Abstract

With ever-increasing global air pollution levels, researchers are exploring ways to forecast air pollutant concentrations to prevent the adverse effects of air pollution on humans. Powered by the data obtained from air pollution monitoring stations, we now have a chance to build sophisticated models to estimate the future concentration of various air pollutants.

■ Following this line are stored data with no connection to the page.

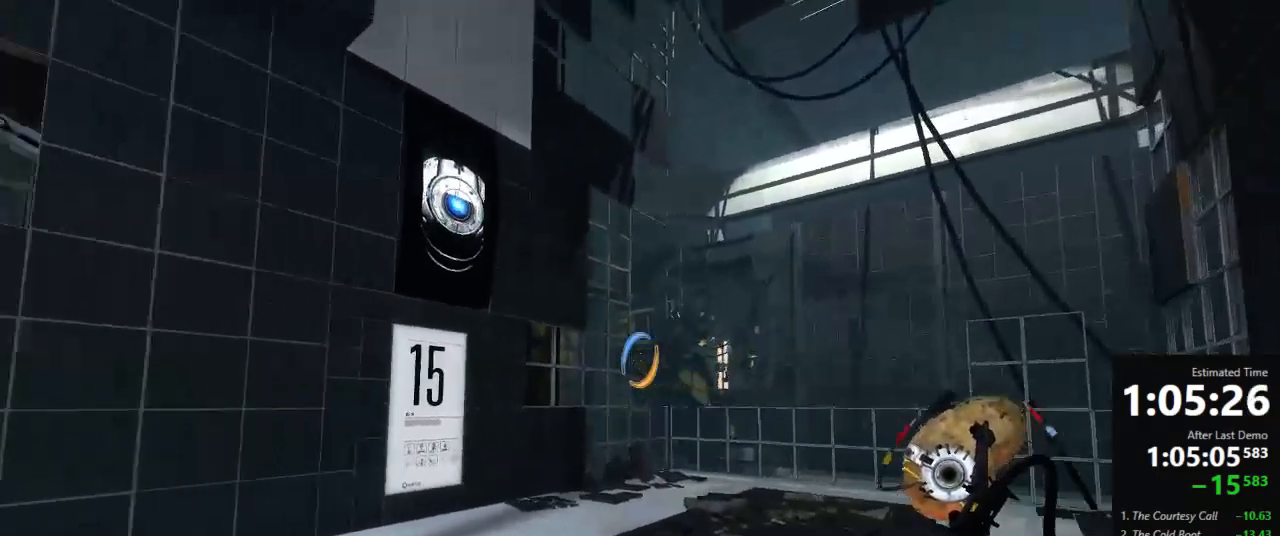
{"keys": ["d"], "mouse": [], "events": [[67, "d", "down"], [111, "a", "up"]]}
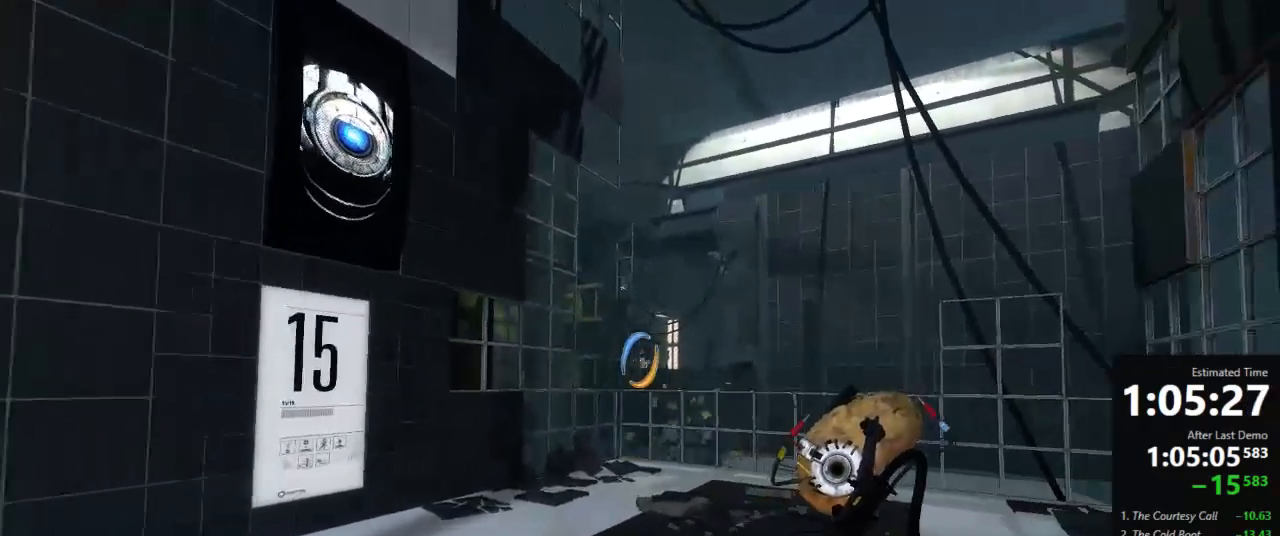
{"keys": ["a"], "mouse": [], "events": [[134, "a", "down"], [134, "d", "up"]]}
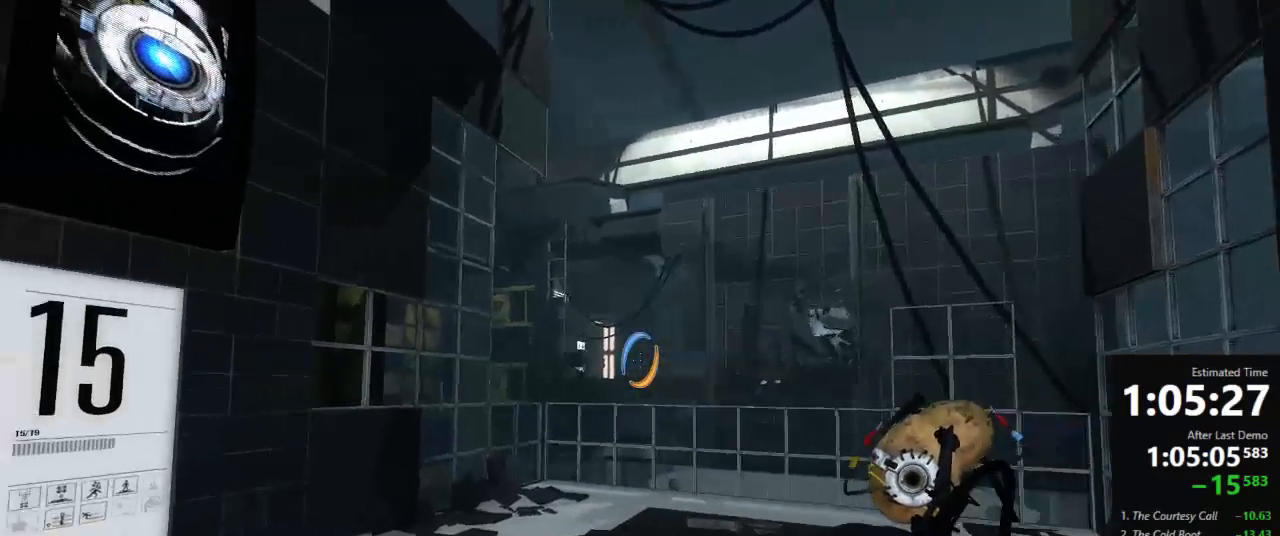
{"keys": ["d"], "mouse": [], "events": [[223, "d", "down"], [267, "a", "up"]]}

Previous researches show that deep learning models perform a better task of capturing the complex spatiotemporal dynamics from the data as compared to traditional statistical models. In this paper, a hybrid deep learning framework - AGCTCN (Attention based Graph Convolution and Temporal Convolution Network), based on spatial attention, graph convolution and temporal convolution is presented for short-term forecasting of particulate matter (PM) levels. Specifically, quarter-hourly PM10 and PM2.5 data aggregated from 27 ground air pollution monitoring stations in Delhi, India is used for training the AGCTCN model and our model forecasts the concentrations of these pollutants at these stations for a particular horizon in the future. The forecasts generated by our model are compared and contrasted to those generated by other state-of-the-art models like GC-LSTM and ConvLSTM with respect to four widely used evaluation metrics namely RMSE (root mean squared error), MAE (mean absolute error), correlation coefficient, and R2 (coefficient of determination). Our model shows more than 80% improvement over the GC-LSTM model in terms of the R2 metric, performs the best task of estimating the peak PM concentrations and shows variability and correlation close to that of the observed data. A carefully conducted ablation study shows the effectiveness of the individual components of our architecture. The graph convolution layer improves the model accuracy by approximately 34% on average on the PM datasets. Compared to other models, the AGCTCN framework shows the best performance in short-term forecasting of particulate matter concentrations.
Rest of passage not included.